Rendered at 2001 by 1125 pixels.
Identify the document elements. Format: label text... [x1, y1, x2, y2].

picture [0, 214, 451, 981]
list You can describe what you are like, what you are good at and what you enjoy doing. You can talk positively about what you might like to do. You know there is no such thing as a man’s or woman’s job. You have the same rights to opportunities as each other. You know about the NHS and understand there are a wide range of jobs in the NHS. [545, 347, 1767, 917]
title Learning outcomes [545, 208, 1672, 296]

□ □ □

■ JOB ■
The response should consist of the entries above, retyped exactly.

■ EXERCISE RESPONSE ■
Rendered at 2001 by 1125 pixels.
Identify the document elements. Format: label text... [x1, y1, x2, y2].

picture [0, 214, 451, 981]
list You can describe what you are like, what you are good at and what you enjoy doing. You can talk positively about what you might like to do. You know there is no such thing as a man’s or woman’s job. You have the same rights to opportunities as each other. You know about the NHS and understand there are a wide range of jobs in the NHS. [545, 347, 1767, 917]
title Learning outcomes [545, 208, 1672, 296]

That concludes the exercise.